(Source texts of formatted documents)
[Start of section]

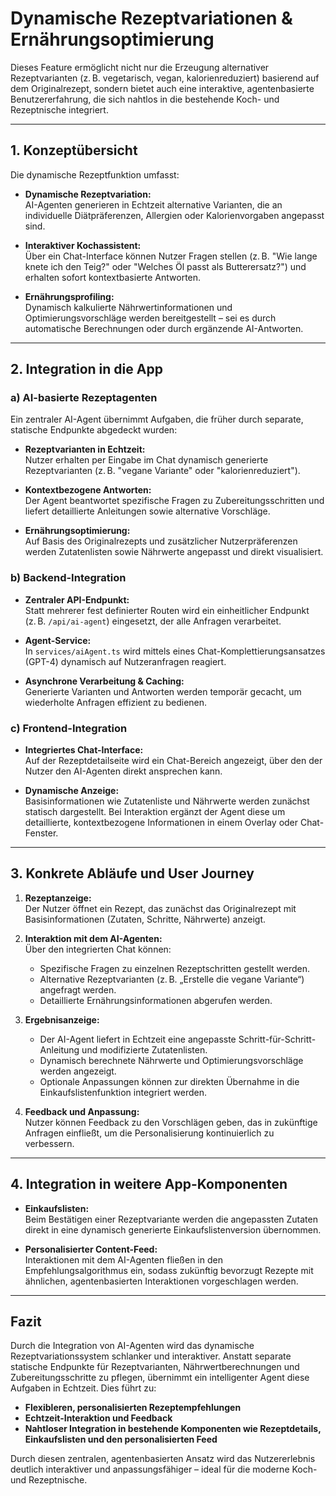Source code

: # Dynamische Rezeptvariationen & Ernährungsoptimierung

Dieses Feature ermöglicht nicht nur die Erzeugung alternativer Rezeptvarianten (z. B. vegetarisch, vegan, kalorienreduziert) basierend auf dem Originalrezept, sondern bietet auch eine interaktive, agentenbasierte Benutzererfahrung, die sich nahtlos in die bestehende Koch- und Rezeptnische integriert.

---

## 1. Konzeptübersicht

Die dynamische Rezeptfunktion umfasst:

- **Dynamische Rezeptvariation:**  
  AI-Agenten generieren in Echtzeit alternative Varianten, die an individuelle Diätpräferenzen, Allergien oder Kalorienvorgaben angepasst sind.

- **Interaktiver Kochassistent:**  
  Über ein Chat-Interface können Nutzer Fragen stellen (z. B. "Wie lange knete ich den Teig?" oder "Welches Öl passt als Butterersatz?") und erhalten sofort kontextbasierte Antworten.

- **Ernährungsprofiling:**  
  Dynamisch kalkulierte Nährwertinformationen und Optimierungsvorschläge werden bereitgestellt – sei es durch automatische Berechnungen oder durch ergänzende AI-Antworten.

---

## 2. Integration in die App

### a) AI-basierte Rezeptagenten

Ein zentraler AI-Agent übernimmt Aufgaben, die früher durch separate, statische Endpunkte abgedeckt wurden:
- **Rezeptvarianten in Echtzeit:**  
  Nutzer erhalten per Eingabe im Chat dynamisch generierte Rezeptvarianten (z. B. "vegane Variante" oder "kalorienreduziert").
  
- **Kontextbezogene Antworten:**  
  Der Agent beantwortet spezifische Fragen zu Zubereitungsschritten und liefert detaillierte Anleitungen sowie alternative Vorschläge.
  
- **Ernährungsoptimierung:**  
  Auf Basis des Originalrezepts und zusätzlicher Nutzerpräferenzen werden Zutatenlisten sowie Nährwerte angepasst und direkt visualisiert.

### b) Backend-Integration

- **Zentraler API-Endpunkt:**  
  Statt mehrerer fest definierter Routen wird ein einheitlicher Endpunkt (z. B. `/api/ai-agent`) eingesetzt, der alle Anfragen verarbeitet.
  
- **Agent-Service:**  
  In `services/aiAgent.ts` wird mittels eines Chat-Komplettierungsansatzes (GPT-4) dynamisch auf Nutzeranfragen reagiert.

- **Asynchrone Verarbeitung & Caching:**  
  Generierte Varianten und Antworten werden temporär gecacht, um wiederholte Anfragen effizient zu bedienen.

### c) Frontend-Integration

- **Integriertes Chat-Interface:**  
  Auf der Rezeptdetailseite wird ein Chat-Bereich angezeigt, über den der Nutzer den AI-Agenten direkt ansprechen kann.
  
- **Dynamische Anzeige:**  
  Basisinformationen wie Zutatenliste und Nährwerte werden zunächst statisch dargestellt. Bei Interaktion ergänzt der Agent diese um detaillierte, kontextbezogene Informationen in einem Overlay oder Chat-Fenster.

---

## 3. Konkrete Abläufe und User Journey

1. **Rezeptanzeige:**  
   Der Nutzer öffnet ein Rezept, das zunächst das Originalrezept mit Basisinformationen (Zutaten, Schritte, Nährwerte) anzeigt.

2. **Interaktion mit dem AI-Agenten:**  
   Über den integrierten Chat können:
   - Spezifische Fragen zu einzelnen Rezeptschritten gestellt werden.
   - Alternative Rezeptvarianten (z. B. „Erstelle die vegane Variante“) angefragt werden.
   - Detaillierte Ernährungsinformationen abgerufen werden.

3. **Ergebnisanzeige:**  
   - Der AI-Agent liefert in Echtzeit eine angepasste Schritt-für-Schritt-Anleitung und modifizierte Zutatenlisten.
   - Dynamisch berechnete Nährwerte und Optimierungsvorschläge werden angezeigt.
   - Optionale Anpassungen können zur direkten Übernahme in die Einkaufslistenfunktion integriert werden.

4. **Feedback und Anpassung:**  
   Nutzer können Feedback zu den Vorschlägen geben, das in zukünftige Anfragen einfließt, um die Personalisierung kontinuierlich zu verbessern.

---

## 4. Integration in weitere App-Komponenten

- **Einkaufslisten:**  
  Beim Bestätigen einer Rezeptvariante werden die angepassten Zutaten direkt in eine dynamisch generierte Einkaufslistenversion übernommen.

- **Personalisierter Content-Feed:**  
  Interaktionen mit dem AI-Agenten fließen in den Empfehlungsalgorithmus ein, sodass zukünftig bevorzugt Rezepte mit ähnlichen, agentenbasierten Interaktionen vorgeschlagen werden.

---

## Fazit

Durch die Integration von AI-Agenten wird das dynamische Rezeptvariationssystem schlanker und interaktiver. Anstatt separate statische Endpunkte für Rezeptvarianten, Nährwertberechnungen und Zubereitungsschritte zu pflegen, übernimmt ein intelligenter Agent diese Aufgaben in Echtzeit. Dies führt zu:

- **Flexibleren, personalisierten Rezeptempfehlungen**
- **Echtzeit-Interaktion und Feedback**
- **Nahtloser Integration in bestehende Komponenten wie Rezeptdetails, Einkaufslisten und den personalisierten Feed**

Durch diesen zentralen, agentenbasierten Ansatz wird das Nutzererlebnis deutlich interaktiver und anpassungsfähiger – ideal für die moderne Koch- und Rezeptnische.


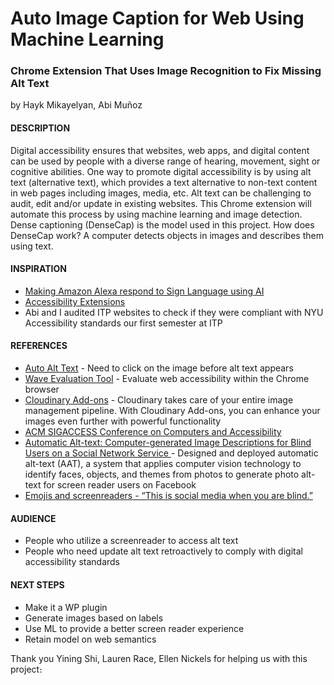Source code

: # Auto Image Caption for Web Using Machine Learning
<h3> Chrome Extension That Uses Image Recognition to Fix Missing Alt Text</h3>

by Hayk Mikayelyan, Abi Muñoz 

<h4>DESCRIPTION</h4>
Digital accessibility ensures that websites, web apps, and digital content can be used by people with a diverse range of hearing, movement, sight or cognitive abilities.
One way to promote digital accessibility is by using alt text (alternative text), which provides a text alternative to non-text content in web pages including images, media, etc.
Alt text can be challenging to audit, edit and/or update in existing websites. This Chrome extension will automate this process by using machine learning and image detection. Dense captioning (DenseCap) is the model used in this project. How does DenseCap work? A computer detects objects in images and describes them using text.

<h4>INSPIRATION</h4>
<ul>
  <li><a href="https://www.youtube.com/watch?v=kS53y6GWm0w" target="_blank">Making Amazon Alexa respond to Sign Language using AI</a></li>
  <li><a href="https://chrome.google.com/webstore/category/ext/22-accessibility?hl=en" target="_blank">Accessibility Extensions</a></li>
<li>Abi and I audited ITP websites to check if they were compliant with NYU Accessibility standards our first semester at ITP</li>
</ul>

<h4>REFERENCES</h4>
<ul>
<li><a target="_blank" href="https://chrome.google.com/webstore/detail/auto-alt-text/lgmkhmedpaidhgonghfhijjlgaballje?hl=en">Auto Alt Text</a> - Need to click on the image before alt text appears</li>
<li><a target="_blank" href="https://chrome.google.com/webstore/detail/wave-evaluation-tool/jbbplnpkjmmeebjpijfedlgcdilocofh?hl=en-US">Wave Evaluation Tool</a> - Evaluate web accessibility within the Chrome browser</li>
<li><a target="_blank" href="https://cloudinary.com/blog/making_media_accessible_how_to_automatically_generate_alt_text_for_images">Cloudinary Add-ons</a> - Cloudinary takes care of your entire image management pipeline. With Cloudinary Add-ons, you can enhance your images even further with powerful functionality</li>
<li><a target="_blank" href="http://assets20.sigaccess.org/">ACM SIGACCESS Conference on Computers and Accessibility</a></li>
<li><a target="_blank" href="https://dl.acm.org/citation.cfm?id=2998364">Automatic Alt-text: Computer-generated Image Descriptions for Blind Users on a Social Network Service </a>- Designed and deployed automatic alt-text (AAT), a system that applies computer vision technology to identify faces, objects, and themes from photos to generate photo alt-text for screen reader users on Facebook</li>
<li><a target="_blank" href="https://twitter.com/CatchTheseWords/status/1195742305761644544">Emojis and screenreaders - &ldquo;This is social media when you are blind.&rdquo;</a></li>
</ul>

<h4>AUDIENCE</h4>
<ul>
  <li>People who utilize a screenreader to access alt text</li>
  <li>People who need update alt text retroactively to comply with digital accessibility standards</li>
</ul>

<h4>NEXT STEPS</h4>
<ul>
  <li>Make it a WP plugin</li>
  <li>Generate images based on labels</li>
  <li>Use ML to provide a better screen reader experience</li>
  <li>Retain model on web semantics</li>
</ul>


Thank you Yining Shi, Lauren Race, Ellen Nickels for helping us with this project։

[End of section]

[WORK TASK]
Copy the records above exactly, starting at the line that contains "<h4>AUDIENCE</h4>" and ending at the last line, and leave out all earlier lines.

[ANSWER FOR THE TASK]
<h4>AUDIENCE</h4>
<ul>
  <li>People who utilize a screenreader to access alt text</li>
  <li>People who need update alt text retroactively to comply with digital accessibility standards</li>
</ul>

<h4>NEXT STEPS</h4>
<ul>
  <li>Make it a WP plugin</li>
  <li>Generate images based on labels</li>
  <li>Use ML to provide a better screen reader experience</li>
  <li>Retain model on web semantics</li>
</ul>


Thank you Yining Shi, Lauren Race, Ellen Nickels for helping us with this project։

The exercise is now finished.